Entries taken from a collection:
□ □ □ □ □ □ □

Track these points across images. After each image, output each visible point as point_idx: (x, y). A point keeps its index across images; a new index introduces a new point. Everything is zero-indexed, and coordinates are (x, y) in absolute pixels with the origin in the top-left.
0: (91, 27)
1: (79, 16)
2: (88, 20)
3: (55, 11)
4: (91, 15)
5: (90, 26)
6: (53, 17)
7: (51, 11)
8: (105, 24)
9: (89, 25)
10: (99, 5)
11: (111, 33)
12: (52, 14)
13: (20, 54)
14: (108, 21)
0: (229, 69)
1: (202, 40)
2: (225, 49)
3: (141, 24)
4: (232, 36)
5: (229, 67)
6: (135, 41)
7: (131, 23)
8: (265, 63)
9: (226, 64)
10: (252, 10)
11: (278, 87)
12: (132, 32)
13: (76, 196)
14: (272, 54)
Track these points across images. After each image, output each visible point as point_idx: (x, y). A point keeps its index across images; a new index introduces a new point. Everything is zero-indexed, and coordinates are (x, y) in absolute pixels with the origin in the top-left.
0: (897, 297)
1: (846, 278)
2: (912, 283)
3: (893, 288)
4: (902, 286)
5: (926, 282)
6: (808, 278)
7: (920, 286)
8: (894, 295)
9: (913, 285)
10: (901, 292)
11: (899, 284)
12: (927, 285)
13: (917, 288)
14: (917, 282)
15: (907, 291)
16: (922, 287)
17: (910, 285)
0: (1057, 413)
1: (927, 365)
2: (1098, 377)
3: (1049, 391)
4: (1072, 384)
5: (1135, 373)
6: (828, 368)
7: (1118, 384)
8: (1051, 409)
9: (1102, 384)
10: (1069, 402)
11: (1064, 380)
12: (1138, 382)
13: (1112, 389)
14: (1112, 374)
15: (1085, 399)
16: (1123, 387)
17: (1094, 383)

□ □ □ □ □ □ □

## Work order
Look back at the entries above. Retype the line with "2: (912, 283)", the line with "16: (922, 287)", and all lines in between.

## Completed task
2: (912, 283)
3: (893, 288)
4: (902, 286)
5: (926, 282)
6: (808, 278)
7: (920, 286)
8: (894, 295)
9: (913, 285)
10: (901, 292)
11: (899, 284)
12: (927, 285)
13: (917, 288)
14: (917, 282)
15: (907, 291)
16: (922, 287)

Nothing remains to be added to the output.